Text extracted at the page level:
=== Section Start ===
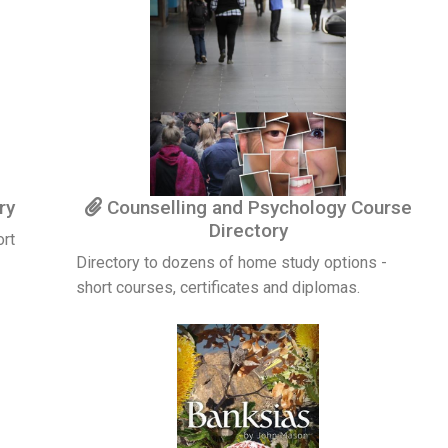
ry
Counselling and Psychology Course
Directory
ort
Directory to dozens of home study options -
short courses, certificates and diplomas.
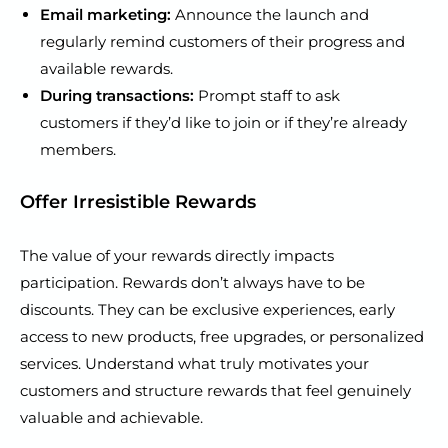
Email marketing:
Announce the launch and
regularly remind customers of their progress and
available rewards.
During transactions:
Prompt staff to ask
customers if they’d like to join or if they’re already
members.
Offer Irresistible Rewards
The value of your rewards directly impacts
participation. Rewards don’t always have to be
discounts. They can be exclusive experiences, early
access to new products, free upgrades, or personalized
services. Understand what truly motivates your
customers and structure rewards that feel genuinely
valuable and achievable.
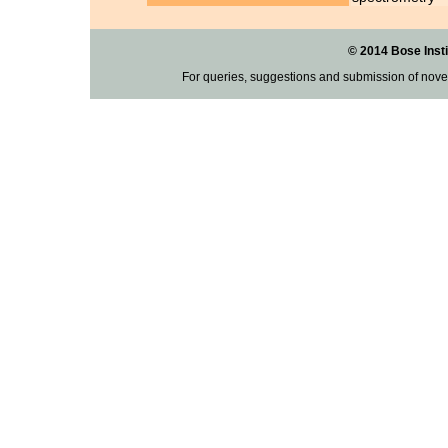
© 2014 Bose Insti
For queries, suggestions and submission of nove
=== Section End ===
Duplicate the text of every item above line for line, leaving the pictures out.

ry
Counselling and Psychology Course
Directory
ort
Directory to dozens of home study options -
short courses, certificates and diplomas.
Email marketing:
Announce the launch and
regularly remind customers of their progress and
available rewards.
During transactions:
Prompt staff to ask
customers if they’d like to join or if they’re already
members.
Offer Irresistible Rewards
The value of your rewards directly impacts
participation. Rewards don’t always have to be
discounts. They can be exclusive experiences, early
access to new products, free upgrades, or personalized
services. Understand what truly motivates your
customers and structure rewards that feel genuinely
valuable and achievable.
© 2014 Bose Insti
For queries, suggestions and submission of nove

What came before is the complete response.